Sometimes the truth hurts, Bart Barber shared during his president’s address June 13 during the Southern Baptist Convention Annual Meeting in New Orleans.
For the SBC president, who is a loyal St. Louis Cardinals fan, that means acknowledging his team is “having a really bad year so far.”
“I can’t dispute the truth,” he said. “I don’t like it, but I can’t dispute the truth of that.”
Barber, pastor of First Baptist Church Farmersville, Texas, noted during his 30-plus minute address, it is important to acknowledge the difficult realities of life. But he also challenged Southern Baptists to not miss the beauty around us. Preaching from Phil. 4:8–9, he focused on the things we are to dwell on as followers of Christ.
Being a follower of Christ, he said, is going to impact the things that we see as true, beautiful and worth dwelling on.
He also noted that Christianity changes our view of what is true and beautiful.

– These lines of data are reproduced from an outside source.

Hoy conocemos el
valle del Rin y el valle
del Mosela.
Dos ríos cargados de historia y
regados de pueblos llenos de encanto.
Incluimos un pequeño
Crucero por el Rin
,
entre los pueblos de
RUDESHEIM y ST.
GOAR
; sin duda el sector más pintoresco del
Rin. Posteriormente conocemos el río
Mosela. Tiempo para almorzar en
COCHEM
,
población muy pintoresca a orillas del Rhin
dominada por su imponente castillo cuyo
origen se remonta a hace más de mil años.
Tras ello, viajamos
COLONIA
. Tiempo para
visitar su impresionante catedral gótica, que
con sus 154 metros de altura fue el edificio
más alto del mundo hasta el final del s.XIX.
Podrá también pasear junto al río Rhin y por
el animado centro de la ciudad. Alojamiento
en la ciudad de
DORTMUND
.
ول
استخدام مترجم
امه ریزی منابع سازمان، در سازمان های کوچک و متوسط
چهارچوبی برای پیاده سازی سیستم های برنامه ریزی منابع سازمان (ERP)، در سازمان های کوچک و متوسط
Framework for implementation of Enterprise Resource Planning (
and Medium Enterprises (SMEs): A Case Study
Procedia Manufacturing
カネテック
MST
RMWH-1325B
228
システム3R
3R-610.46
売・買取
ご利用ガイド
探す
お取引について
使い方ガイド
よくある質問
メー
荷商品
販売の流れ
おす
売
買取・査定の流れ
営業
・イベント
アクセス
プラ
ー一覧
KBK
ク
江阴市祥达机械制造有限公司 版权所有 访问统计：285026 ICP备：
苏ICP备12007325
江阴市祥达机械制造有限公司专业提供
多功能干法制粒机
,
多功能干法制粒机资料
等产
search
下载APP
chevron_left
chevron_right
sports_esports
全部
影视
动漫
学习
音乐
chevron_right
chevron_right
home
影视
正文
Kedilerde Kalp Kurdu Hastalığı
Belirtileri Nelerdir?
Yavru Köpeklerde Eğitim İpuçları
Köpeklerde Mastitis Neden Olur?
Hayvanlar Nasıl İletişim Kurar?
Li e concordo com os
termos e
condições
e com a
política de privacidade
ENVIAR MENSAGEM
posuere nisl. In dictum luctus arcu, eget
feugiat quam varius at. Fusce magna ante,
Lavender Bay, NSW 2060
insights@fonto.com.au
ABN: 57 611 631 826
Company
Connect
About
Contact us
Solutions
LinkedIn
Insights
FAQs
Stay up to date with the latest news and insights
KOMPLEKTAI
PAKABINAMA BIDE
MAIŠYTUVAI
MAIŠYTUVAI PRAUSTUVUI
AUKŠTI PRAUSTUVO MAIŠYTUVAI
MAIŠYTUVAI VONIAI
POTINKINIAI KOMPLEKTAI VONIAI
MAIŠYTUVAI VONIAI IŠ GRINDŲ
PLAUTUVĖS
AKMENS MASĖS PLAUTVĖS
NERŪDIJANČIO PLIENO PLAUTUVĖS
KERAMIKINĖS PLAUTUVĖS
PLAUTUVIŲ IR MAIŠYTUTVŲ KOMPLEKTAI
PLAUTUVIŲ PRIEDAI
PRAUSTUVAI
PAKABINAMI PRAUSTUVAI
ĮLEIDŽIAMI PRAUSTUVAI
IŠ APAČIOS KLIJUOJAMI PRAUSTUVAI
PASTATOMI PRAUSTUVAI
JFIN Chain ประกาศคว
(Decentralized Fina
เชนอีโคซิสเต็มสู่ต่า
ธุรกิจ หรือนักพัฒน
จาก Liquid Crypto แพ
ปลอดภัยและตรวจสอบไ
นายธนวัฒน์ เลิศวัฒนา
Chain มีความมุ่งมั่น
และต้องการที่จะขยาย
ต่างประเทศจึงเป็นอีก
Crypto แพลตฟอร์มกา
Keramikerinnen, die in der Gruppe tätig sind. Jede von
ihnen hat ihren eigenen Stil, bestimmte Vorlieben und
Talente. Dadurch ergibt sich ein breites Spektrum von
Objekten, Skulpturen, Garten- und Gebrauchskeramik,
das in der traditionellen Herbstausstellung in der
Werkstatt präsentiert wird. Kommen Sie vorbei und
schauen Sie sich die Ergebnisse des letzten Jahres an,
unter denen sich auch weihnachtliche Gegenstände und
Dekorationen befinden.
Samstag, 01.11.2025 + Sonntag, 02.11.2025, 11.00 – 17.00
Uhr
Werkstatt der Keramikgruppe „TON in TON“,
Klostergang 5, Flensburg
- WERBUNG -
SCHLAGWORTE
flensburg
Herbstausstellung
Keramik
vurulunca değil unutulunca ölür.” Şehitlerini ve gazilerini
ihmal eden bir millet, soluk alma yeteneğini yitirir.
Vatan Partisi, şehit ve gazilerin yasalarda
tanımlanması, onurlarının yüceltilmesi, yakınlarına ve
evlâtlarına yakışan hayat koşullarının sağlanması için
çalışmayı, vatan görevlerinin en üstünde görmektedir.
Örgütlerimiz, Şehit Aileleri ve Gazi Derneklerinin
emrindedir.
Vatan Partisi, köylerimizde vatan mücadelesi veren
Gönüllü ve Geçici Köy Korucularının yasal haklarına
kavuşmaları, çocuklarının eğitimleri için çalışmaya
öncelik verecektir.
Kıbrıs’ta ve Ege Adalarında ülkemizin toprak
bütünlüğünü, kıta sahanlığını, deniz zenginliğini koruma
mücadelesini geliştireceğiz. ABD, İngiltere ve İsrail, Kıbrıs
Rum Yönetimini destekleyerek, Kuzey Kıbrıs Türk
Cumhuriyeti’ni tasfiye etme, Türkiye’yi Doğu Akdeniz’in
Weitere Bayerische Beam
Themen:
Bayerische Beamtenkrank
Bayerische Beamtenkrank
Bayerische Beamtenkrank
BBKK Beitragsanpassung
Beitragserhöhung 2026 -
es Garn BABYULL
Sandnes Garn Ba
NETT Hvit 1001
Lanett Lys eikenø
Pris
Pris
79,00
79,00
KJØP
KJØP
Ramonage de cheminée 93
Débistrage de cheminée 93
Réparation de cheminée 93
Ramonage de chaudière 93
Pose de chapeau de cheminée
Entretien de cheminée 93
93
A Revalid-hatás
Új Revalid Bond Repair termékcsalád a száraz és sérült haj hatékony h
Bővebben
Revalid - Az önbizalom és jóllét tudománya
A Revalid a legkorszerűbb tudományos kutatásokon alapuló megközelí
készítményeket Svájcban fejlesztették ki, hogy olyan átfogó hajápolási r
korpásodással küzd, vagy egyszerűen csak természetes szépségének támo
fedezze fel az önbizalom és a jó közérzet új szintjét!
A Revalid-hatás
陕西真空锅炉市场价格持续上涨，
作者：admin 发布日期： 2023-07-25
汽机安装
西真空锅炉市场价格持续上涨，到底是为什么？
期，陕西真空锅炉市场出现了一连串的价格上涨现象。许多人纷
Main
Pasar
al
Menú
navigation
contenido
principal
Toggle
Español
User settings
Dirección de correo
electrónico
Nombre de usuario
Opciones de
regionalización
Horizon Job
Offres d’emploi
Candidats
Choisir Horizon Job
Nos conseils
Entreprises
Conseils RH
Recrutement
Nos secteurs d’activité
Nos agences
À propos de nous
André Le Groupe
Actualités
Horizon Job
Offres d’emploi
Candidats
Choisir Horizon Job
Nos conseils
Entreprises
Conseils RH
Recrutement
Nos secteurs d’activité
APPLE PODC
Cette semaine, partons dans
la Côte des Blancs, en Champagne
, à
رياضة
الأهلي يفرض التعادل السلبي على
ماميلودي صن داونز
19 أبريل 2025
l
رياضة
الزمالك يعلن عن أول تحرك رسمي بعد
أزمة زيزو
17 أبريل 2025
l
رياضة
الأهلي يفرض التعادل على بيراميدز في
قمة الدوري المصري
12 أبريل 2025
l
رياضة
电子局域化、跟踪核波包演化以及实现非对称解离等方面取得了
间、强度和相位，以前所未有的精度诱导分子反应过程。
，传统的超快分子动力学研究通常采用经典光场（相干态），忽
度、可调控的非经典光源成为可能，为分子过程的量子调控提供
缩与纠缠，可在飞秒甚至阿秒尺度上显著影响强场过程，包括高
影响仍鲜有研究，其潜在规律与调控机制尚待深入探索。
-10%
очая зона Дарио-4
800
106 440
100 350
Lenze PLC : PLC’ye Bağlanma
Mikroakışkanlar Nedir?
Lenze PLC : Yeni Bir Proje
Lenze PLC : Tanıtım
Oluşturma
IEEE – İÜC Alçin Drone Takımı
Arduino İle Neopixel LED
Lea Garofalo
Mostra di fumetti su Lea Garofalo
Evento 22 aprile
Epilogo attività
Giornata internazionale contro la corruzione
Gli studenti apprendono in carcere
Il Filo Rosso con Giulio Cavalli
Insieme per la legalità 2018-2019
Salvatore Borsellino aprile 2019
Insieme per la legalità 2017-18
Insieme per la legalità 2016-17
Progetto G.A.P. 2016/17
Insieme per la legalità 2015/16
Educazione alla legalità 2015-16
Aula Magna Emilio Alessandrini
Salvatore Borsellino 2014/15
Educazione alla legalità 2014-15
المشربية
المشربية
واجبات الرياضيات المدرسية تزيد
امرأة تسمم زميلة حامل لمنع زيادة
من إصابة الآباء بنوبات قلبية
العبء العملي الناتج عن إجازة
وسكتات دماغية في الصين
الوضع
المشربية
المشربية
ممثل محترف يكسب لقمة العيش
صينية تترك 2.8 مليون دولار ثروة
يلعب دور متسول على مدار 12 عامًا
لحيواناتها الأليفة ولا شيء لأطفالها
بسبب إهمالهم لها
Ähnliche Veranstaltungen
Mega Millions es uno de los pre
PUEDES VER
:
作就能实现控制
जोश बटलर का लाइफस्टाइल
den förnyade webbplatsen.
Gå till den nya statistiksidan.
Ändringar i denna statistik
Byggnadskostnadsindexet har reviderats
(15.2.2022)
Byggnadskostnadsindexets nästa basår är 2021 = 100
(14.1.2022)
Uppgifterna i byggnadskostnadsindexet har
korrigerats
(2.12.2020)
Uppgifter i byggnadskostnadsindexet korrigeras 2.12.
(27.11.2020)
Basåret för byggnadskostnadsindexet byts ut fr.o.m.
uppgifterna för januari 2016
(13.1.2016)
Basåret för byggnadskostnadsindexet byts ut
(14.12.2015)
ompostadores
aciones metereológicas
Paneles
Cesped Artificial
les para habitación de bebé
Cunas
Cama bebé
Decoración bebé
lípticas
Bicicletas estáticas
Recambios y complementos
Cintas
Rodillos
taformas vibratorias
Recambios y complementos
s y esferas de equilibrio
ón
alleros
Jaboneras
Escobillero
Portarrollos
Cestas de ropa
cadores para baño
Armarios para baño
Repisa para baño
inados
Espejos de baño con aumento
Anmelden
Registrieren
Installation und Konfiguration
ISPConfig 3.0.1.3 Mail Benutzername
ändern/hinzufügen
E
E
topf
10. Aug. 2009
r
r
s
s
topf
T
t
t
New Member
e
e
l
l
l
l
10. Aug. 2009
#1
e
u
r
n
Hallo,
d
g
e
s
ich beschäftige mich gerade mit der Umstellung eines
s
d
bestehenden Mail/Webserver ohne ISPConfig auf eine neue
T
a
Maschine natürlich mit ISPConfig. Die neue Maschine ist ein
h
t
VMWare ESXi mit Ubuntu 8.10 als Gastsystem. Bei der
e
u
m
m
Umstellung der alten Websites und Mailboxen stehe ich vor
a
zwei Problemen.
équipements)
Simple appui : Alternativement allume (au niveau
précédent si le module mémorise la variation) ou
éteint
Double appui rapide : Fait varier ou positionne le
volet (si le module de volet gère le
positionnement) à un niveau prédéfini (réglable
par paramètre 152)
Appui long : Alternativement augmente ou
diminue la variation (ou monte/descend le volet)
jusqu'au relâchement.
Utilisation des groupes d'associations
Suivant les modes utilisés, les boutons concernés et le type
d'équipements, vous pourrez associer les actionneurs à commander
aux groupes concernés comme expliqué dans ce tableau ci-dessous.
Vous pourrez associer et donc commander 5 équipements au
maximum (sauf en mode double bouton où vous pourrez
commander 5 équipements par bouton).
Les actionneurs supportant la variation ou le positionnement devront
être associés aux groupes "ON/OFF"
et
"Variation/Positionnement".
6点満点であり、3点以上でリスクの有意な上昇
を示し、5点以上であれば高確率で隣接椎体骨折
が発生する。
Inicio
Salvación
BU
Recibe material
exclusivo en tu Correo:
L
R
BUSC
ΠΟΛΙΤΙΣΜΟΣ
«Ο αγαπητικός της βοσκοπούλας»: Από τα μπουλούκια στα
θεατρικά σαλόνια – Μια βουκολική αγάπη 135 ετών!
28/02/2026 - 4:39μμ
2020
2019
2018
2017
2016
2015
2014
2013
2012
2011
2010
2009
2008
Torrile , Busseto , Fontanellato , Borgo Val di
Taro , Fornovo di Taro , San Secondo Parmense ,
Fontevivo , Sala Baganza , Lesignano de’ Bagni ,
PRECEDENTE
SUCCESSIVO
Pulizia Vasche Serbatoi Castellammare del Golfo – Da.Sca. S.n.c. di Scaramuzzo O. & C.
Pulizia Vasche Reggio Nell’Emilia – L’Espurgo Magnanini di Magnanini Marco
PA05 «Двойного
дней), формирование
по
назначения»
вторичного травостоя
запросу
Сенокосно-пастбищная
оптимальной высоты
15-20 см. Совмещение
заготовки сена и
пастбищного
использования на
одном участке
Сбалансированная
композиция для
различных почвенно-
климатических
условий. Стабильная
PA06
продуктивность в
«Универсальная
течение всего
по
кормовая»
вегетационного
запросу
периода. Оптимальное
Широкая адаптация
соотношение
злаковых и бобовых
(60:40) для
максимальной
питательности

“God is calling us to dwell on the right things,” he said. “He’s calling us to dwell on things with a distinctively Christian sense of taste.”
‘Tainted by the fall’
He acknowledged that as humans our taste has been “tainted by the fall,” and said we are fallen people — “your fallen sense of taste needs to be cultivated and trained just like mine.”
“There are going to be truths that the world doesn’t like,” Barber said. “There are going to be truths that I don’t like, or that you don’t like, but they’re no less true. They’re no less beautiful.”
“Here are some true statements — indisputably true,” he noted. “Boys can’t become girls. That’s true, but it’s controversial to some people. Some people don’t like it. Marriage is between a man and a woman. That’s true, but there are people in the world who don’t like it. Local autonomous churches that want to prevent sexual abuse could benefit from some help. That’s true. That’s something that we’re trying to address and help with.”
Southern Baptists should have a taste for and embrace truth, not condemn it, he emphasized.
“We have to realize that even when truths are controversial or painful or difficult, the lies with which we would replace the truth are always uglier — and far more damaging,” he said. “When we speak truths that the world does not want to hear, we don’t do it in order to debase the conversation or make the world uglier, we do it because we have a taste for the beauty of truth.”
Barber also addressed how Southern Baptists can become so critical of each other that they miss the beautiful things that are happening in the convention, things like missionaries being sent around the globe and new church plants being started. Southern Baptists should be able to celebrate these things, he said, even though these successes are often met with challenges.
Evaluating the state of our hearts
Southern Baptists need to look at the state of their hearts, he urged.
“If you’re not sure about the state of your heart, Google knows. Facebook knows. Twitter knows. The algorithm knows,” he said. “It watches you every time you click ‘Like.’
“Santa Claus ain’t got nothing on Facebook,” he said. “It knows when you’re sleeping. It knows when you are awake. And it knows when you like bad or good, and if your wall or your feed, if it constantly brings you a steady barrage of fear and criticism and anger, you are being shown a mirror image of your aesthetic, of your sense of taste, of your theory about what is beautiful.”
Barber noted, “In this passage Jesus is calling us to rise up and to be better than this world. What if we did that? What if we obeyed His command?”
Barber closed by sharing what Southern Baptists should be about.
“This convention exists to proclaim and serve Jesus as Lord,” he said. “And this convention exists to serve others for Jesus’ sake.”
Don’t miss the beauty around us
And Southern Baptists should be able to see the beauty in that.
“My dad taught me to see the beauty in God’s Word, but it was my momma who taught me to see the beauty in people,” said Barber, who noted his mother passed away on Sunday, June 11.
“My mom saw the beauty in people,” he said. “She learned to see the beauty in people around her, and because of that she changed people’s lives.”
Barber encouraged Southern Baptists to “have the courage to call a spade a spade when you need to do that, but also have the good sense to call a masterpiece God’s masterpiece when you encounter it.”
“There is so much beauty around us,” he said. “Keep looking, Southern Baptists, keep looking.”